In doing so, they moved away from a focus on being the investment expert – a value proposition that had become increasingly common over the previous decade – and towards a more holistic approach to financial planning.
Initiating change
This transformation of the adviser business was supported by a market environment that favoured low-cost passive portfolios, rather than the “star” active managers that dominated the investment landscape in the early years of this century.
While the forgoing is clearly a gross simplification that will lead some readers to exclaim that they had stopped building portfolios more than a decade before the RDR, for many more the RDR initiated a change in financial advice that is still gathering momentum a decade on.
This change is most obvious in the growth of managed portfolio services, standardised risk profiling, and falling investment costs. This has benefited end investors both directly and indirectly, as a trend towards outsourcing has created more capacity for advisers to spend time with clients.
Given the value an adviser can provide by coaching clients towards better planning and decision-making, this increase in the time available for client interactions can raise the probability that a client will reach their goals.
But it should not be lost on us that rules designed to encourage advisers to spend more time researching and selecting investment products has had the opposite effect.
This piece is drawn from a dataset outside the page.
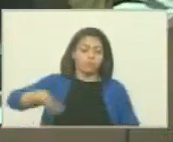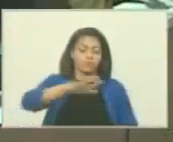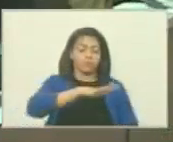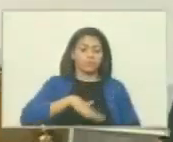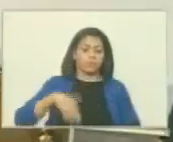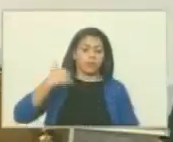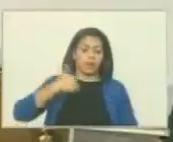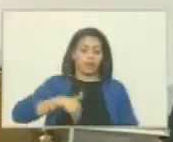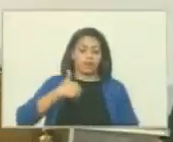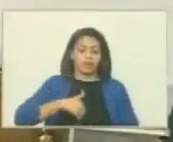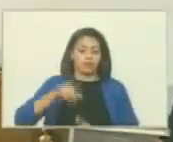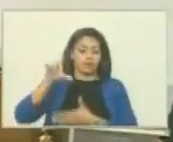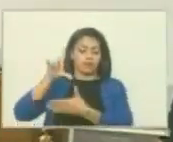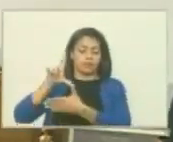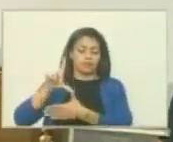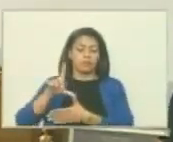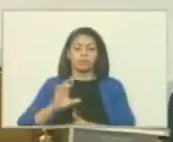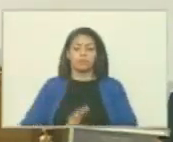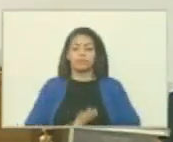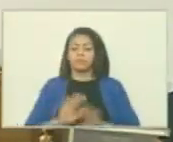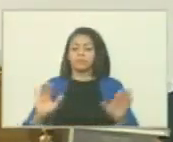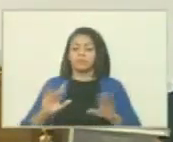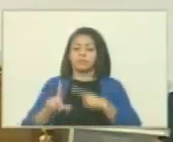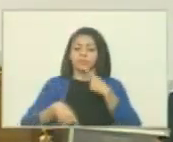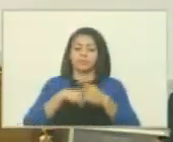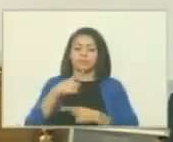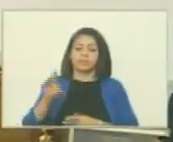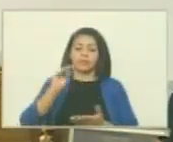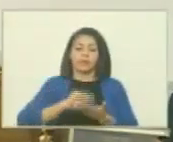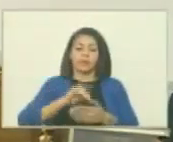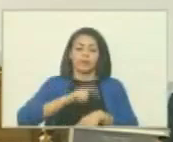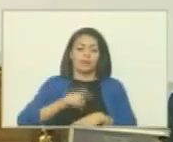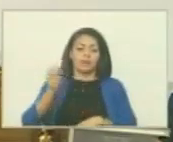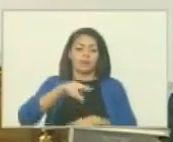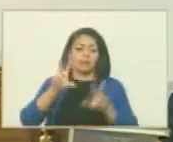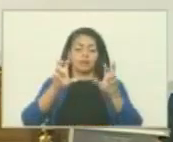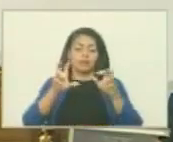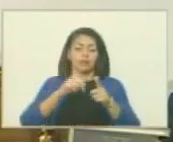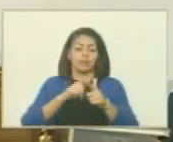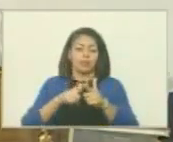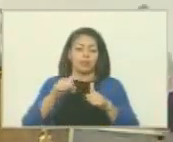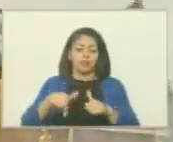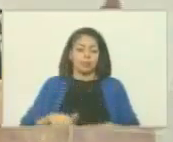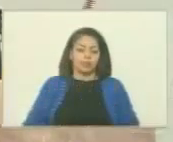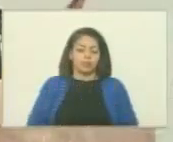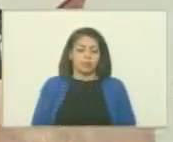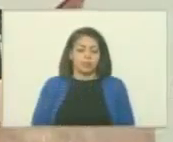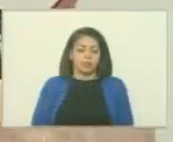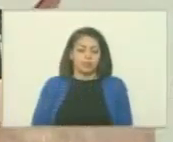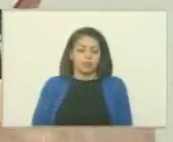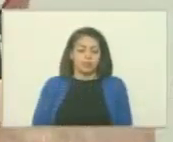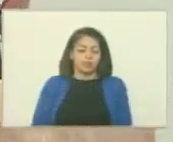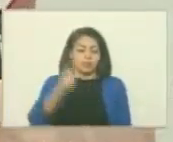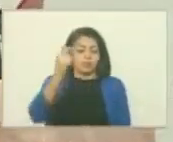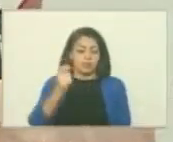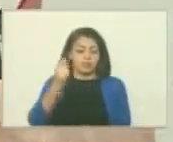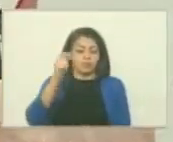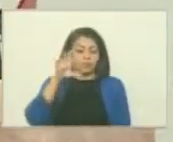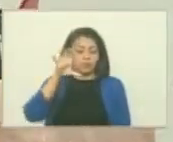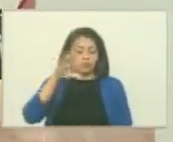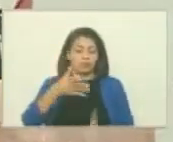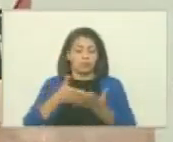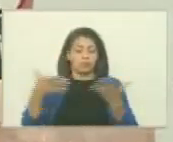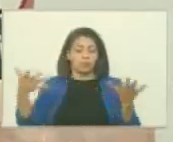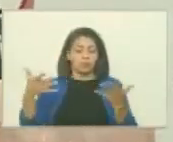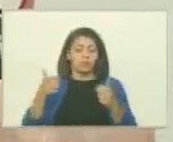argentinas y latinoamericanas y después vino el momento más reciente porque lo decía la diputada la patria grande es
Alongside the impact that outsourcing has had on clients and advisers, the imperative to be “whole of market” has changed the investing landscape in the UK.
As advisers have withdrawn from choosing investments, the composition of the fund selection community has changed, with greater concentration among those choosing funds. Yet despite this, there does not appear to be a marked increase in the concentration of assets.
Morningstar data show that approximately 34 per cent of UK fund assets were concentrated in the top five fund companies at the end of 2021, compared with 32 per cent at the end of 2011.